Another consideration is that apparently lopsided trades still work out in the “losing” owner’s favor pretty frequently. I’m going to make up some numbers now. Based on all the trades I’ve seen that are widely panned as unfair but also aren’t clearly unconscionable, I estimate somewhere between 35 to 40 percent of them ultimately favor the loser. From my perspective, the crowds aren’t very wise. So, even though your rival probably gotten more in a sketchy looking swap, it doesn’t mean they’re totally screwed. This is akin to winning a hand of Texas Hold ‘Em after being behind on the flop. It happens all the time.
So, the lede is thoroughly buried. Now why are we here again? To talk about unconscionable trades and the immediate steps a good commissioner should take. While the design of a league should encourage trading – negotiations are half the fun! – too many terrible trades can be ruinous.
This is one of the first questions I received during my chat on Tuesday:
To me, this hugs the line between exceptionally bad and unfathomable. In other words, we’re in unconscionable-adjacent territory. Prospects like Dylan Cease gain value in deep formats, but so do young superstars like Alex Bregman. If the Bregman owner received Maikel Franco, Cease, another Cease, and a third Cease, it would still look like a bad trade.
In leagues I run, I address terrible trades in two ways. It’s important to note that the following is intended for highly competitive leagues. More casual formats should be met with more casual rules.
I make all trades revocable for 24 hours. You may revoke a trade for any reason such as an ill-timed injury or a much better, late offer. An important caveat – if you revoke a trade, you may not deal those players for a period of 14 days. During the season, this serves as a strong disincentive to any shenanigans.
In an offseason scenario like the above Bregman trade, it’s not such a big deal to realize you could have gotten twice as much and back out the trade. Of course, cancelling a trade is poor form. In fact, it’s codified as such in the draft constitution for the Dynasty To Be Named Later (DTBNL).
“24 Hour Revocability” any party to a trade may back out for any reason within 24 hours. This is done by contacting the commissioner. The owner(s) who back out may not trade the players involved for a period of 14 days from the original trade. For example, if I trade Max Muncy for Kevin Kiermaier and change my mind, I cannot trade Max Muncy for two weeks. This penalty is waived in the event of major injury. “Major injury” to be defined on a case-by-case basis at the commissioner’s discretion. Note: It is poor form to back out of a trade.
I tend to trust myself to make fair decisions as the commissioner. For a more neutral version of this rule, simply drop the clauses about injury.
The second way I deal with unconscionable trades is more… draconian. Here are two more trade-related items from the aforementioned DTBNL Constitution:
- Vetoes are at the Commissioner’s discretion. There is no voting process. Generally, trades will be allowed unless they are grossly unconscionable. A vetoed trade is likely to be accompanied by the removal of the offending owner. This is a highly unlikely scenario.

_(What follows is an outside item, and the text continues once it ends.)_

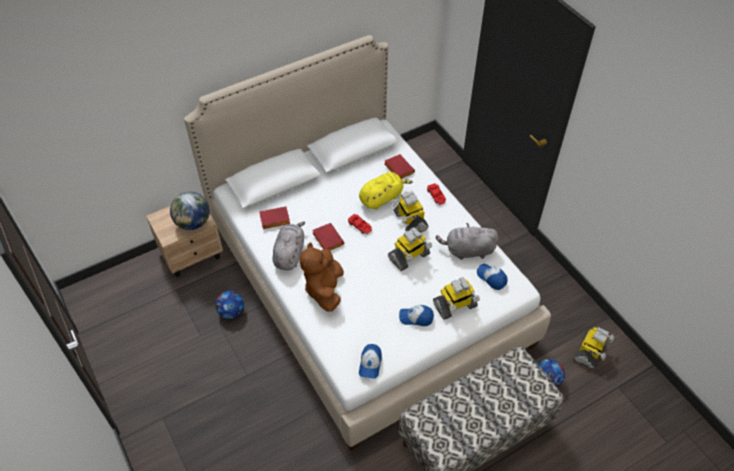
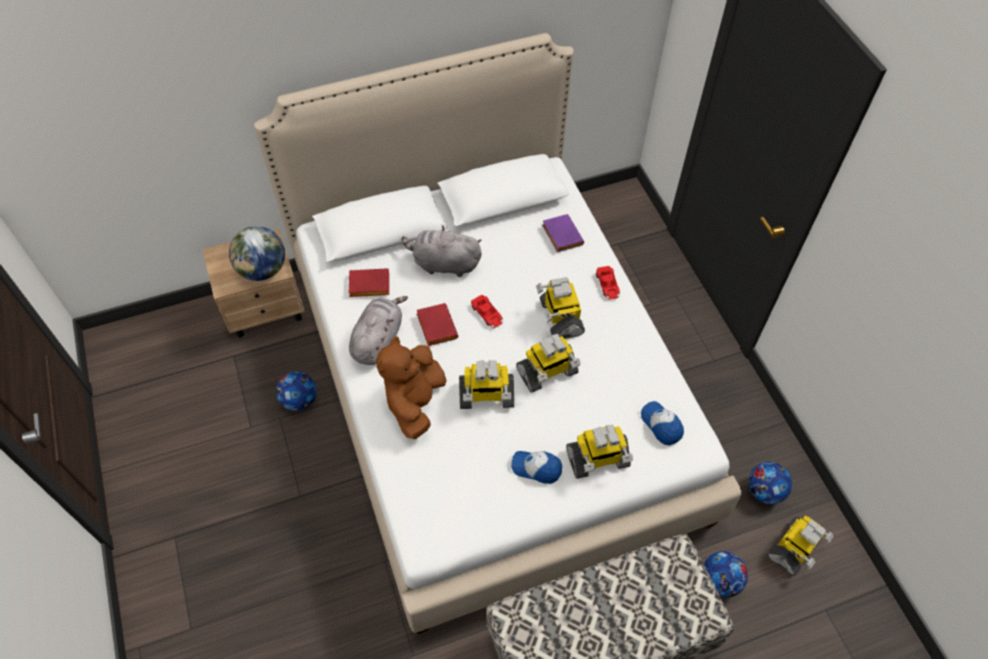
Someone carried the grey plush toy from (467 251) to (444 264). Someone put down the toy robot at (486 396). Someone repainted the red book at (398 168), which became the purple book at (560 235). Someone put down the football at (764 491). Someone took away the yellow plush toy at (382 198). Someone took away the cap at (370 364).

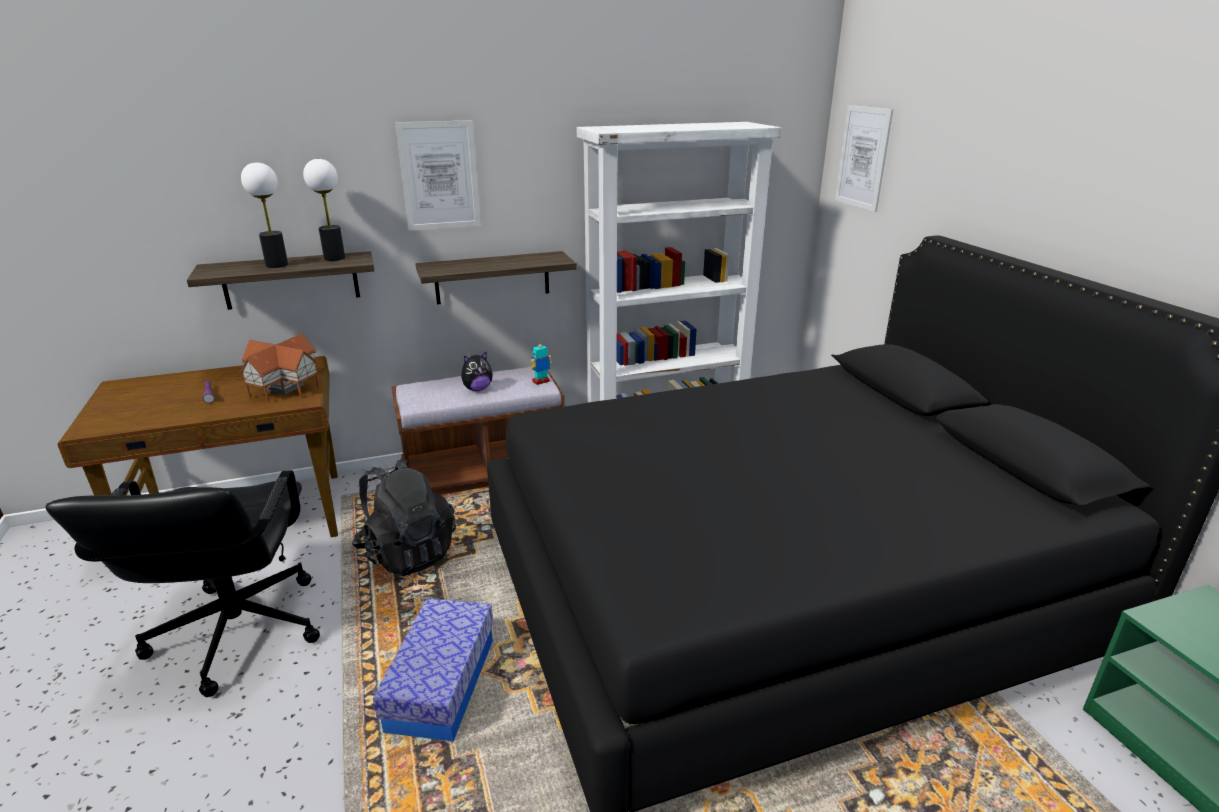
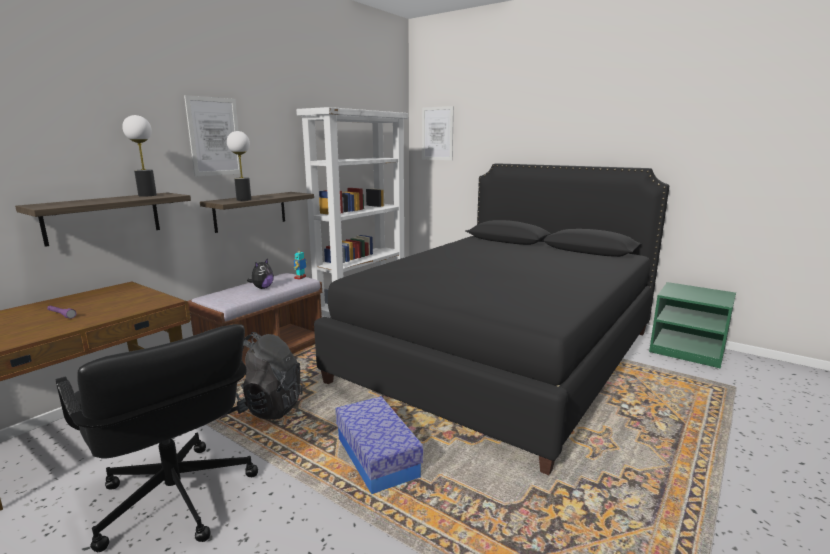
Someone carried the table lamp from (276 265) to (243 200). Someone took away the toy house at (286 387).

- The Commissioner reserves the right to demand a rationalization for any trade. The rationalization may be published to the league.
Two things are happening here related to unconscionable trades. If an owner makes a deal that is so terrible it simply can’t be allowed, then I see no reason to retain that owner. However, I will give them a chance to explain their side of things. Perhaps I’ll upgrade my opinion. Notably, I have never vetoed a trade.
When To Veto
One example of a trade I would have vetoed comes to mind. The “losing” owner of this deal quit our 20 team, keep 28 dynasty about a month after making this swap. The commissioner then tried to undo the trade, but it was already too late. The time to act is immediately or not at all.
Ironically (or not), this trade involves Bregman, Franco, and Cease. It’s also an example of a terrible looking trade aging well for the losing owner. I mean, he still screwed up badly, but at least those prospects improved as a group.